A forma como as eleições podem ocorrer, nesse momento excepcional, é apenas uma dimensão desse processo. A essência é saber se seremos ou não capazes de manter o princípio central de nosso Sindicato Nacional que é a deliberação e escolha pela base, mesmo que essa escolha não seja a mesma que a direção defende. Isso sim é primar pelos processos democráticos.
Assim, compreendemos que nesse momento em que a extrema-direita ganhou o planalto central e vários governos estaduais e municipais, e que a educação pública, gratuita, de qualidade, socialmente referenciada, antimachista, antissexista, antilgbtfóbica, anticapacitista e antirracista está no centro dos ataques, assim como o conjunto do funcionalismo público, temos que nos responsabilizar com os rumos de nosso sindicato, instrumento fundamental para as lutas e enfrentamentos.
Certamente, os desafios que vivemos hoje entre mobilização virtual x mobilização nas ruas; ensino remoto x defesa do isolamento social; prorrogação do mandato da diretoria x eleições para o Sindicato; defesa do conjunto do funcionalismo público x reconhecimento de privilégios de determinadas categorias, entre outros, devem ser compreendidos no âmbito das contradições. Assim, mediados pela necessidade de construirmos possibilidades reais de garantia de direitos para a classe trabalhadora, de participação, de experiências democráticas, temos que manter como horizonte a superação da sociabilidade opressora e desigual imposta pelo capitalismo.
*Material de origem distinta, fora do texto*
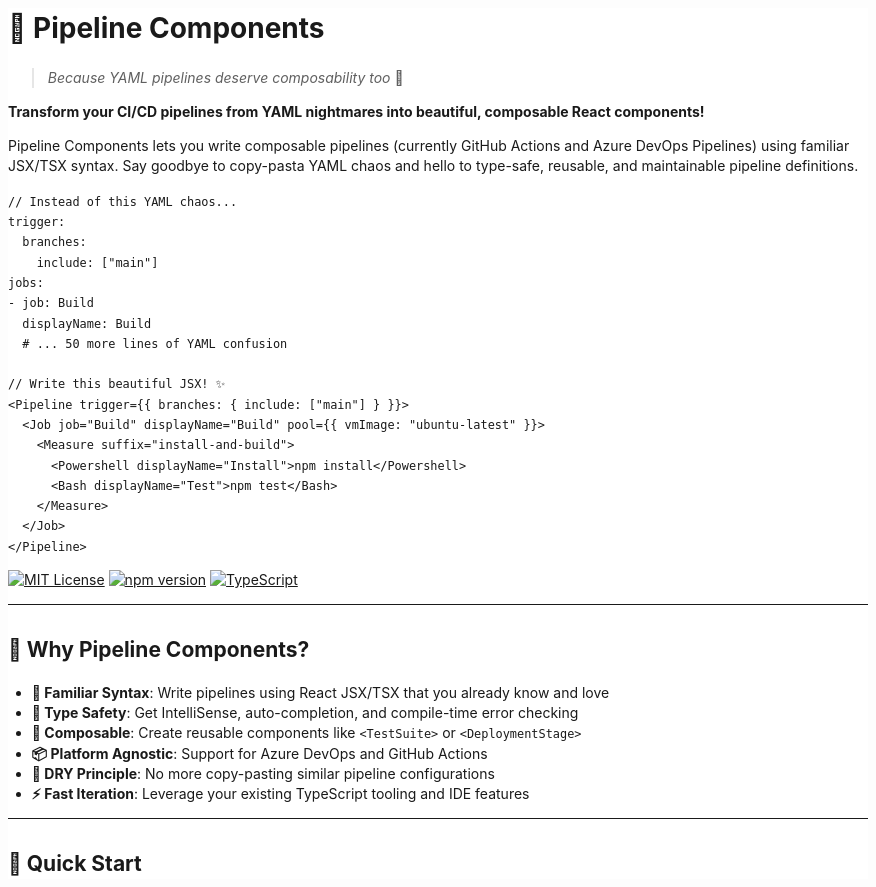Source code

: # 🚀 Pipeline Components

> _Because YAML pipelines deserve composability too_ 🧩

**Transform your CI/CD pipelines from YAML nightmares into beautiful, composable React components!**

Pipeline Components lets you write composable pipelines (currently GitHub Actions and Azure DevOps Pipelines) using familiar JSX/TSX syntax. Say goodbye to copy-pasta YAML chaos and hello to type-safe, reusable, and maintainable pipeline definitions.

```tsx
// Instead of this YAML chaos...
trigger:
  branches:
    include: ["main"]
jobs:
- job: Build
  displayName: Build
  # ... 50 more lines of YAML confusion

// Write this beautiful JSX! ✨
<Pipeline trigger={{ branches: { include: ["main"] } }}>
  <Job job="Build" displayName="Build" pool={{ vmImage: "ubuntu-latest" }}>
    <Measure suffix="install-and-build">
      <Powershell displayName="Install">npm install</Powershell>
      <Bash displayName="Test">npm test</Bash>
    </Measure>
  </Job>
</Pipeline>
```

[![MIT License](https://img.shields.io/badge/License-MIT-green.svg)](https://choosealicense.com/licenses/mit/)
[![npm version](https://badge.fury.io/js/pipeline-components.svg)](https://badge.fury.io/js/pipeline-components)
[![TypeScript](https://img.shields.io/badge/TypeScript-Ready-blue.svg)](https://www.typescriptlang.org/)

---

## 🎯 Why Pipeline Components?

- **🎨 Familiar Syntax**: Write pipelines using React JSX/TSX that you already know and love
- **🔧 Type Safety**: Get IntelliSense, auto-completion, and compile-time error checking
- **🧩 Composable**: Create reusable components like `<TestSuite>` or `<DeploymentStage>`
- **📦 Platform Agnostic**: Support for Azure DevOps and GitHub Actions
- **🔄 DRY Principle**: No more copy-pasting similar pipeline configurations
- **⚡ Fast Iteration**: Leverage your existing TypeScript tooling and IDE features

---

## 🚀 Quick Start
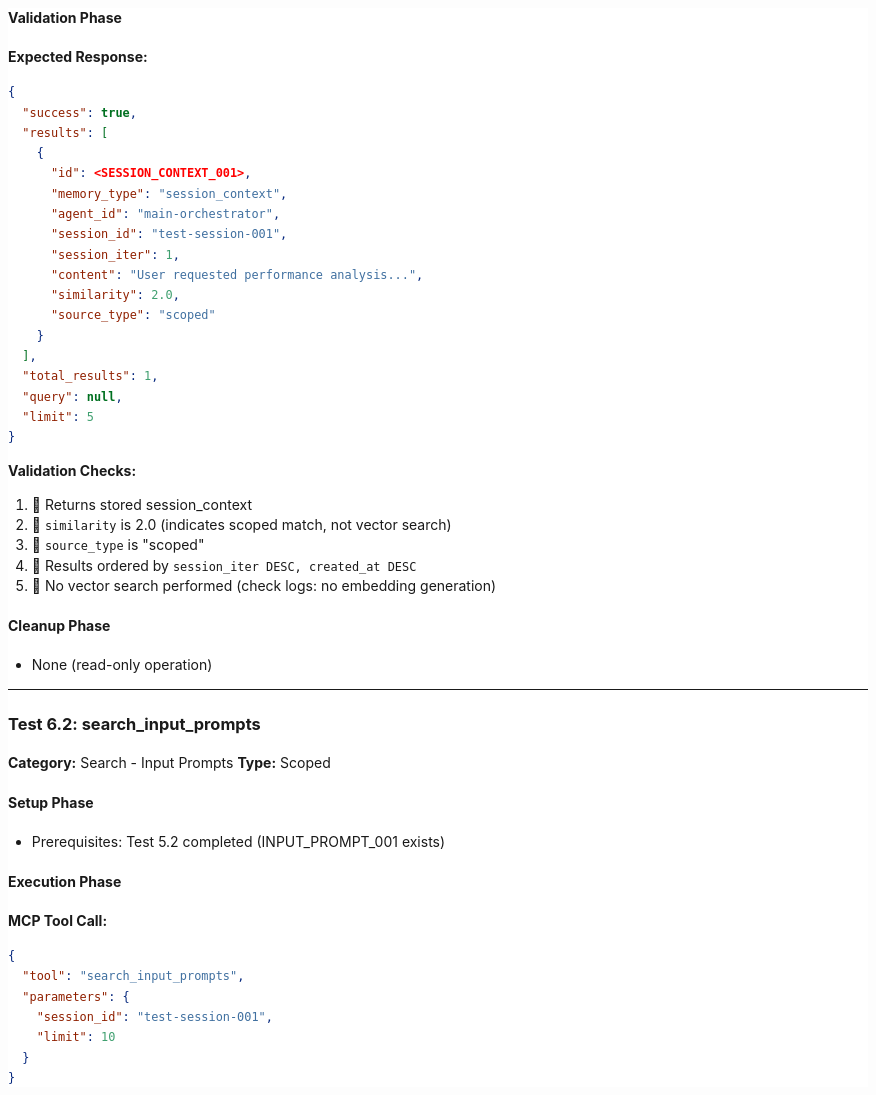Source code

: #### Validation Phase

**Expected Response:**
```json
{
  "success": true,
  "results": [
    {
      "id": <SESSION_CONTEXT_001>,
      "memory_type": "session_context",
      "agent_id": "main-orchestrator",
      "session_id": "test-session-001",
      "session_iter": 1,
      "content": "User requested performance analysis...",
      "similarity": 2.0,
      "source_type": "scoped"
    }
  ],
  "total_results": 1,
  "query": null,
  "limit": 5
}
```

**Validation Checks:**
1.  Returns stored session_context
2.  `similarity` is 2.0 (indicates scoped match, not vector search)
3.  `source_type` is "scoped"
4.  Results ordered by `session_iter DESC, created_at DESC`
5.  No vector search performed (check logs: no embedding generation)

#### Cleanup Phase
- None (read-only operation)

---

### Test 6.2: search_input_prompts

**Category:** Search - Input Prompts
**Type:** Scoped

#### Setup Phase
- Prerequisites: Test 5.2 completed (INPUT_PROMPT_001 exists)

#### Execution Phase

**MCP Tool Call:**
```json
{
  "tool": "search_input_prompts",
  "parameters": {
    "session_id": "test-session-001",
    "limit": 10
  }
}
```
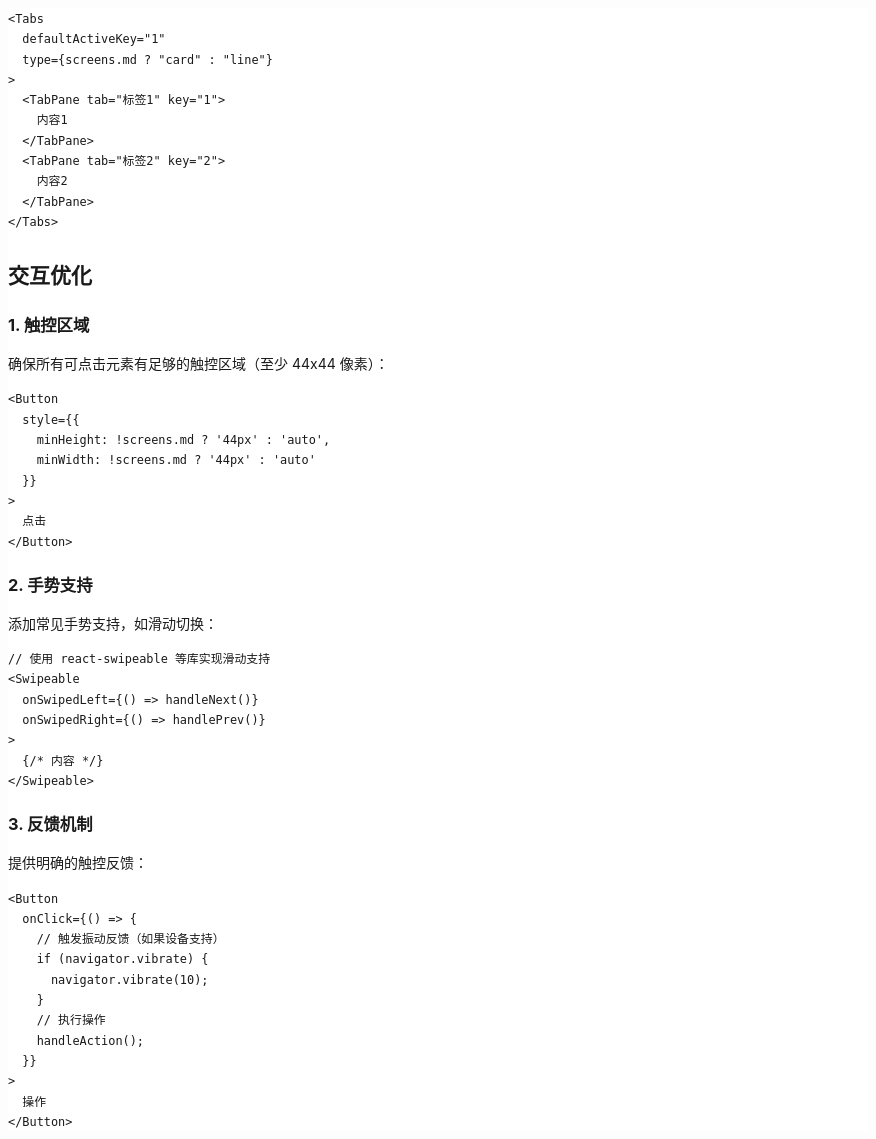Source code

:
 ```tsx
<Tabs
  defaultActiveKey="1"
  type={screens.md ? "card" : "line"}
>
  <TabPane tab="标签1" key="1">
    内容1
  </TabPane>
  <TabPane tab="标签2" key="2">
    内容2
  </TabPane>
</Tabs>
```

## 交互优化

### 1. 触控区域

确保所有可点击元素有足够的触控区域（至少 44x44 像素）：

```tsx
<Button
  style={{ 
    minHeight: !screens.md ? '44px' : 'auto',
    minWidth: !screens.md ? '44px' : 'auto'
  }}
>
  点击
</Button>
```

### 2. 手势支持

添加常见手势支持，如滑动切换：

```tsx
// 使用 react-swipeable 等库实现滑动支持
<Swipeable
  onSwipedLeft={() => handleNext()}
  onSwipedRight={() => handlePrev()}
>
  {/* 内容 */}
</Swipeable>
```

### 3. 反馈机制

提供明确的触控反馈：

```tsx
<Button
  onClick={() => {
    // 触发振动反馈（如果设备支持）
    if (navigator.vibrate) {
      navigator.vibrate(10);
    }
    // 执行操作
    handleAction();
  }}
>
  操作
</Button>
```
Por isso, tão importante quanto pensar a forma como queremos eleger a nova direção do Sindicato Nacional é também pensar que projeto queremos que esteja à frente do ANDES-SN. Para isso, avaliamos ser fundamental nos pautarmos pelos princípios que construíram essa entidade, quais sejam: a democracia interna de deliberação pela base; a autonomia de partidos, governos e gestões; a participação e o projeto de Educação Pública Superior construído ao longo das últimas décadas. Assim como a capacidade de criar unidade de ação, sem com isso sucumbir a projetos particulares e/ou partidários, apontando as ruas como nosso principal espaço de luta e articulações com movimentos sociais e outras categorias da classe trabalhadora. O momento é excepcional, mas o princípio do debate democrático que sempre nos pautou há de construir o caminho para que o ANDES-SN siga defendendo os projetos de educação e sociedade onde a opressão não tenha mais vez.
*Eblin é secretária geral do ANDES-SN e professora de Serviço Social da Universidade Federal Fluminense (UFF).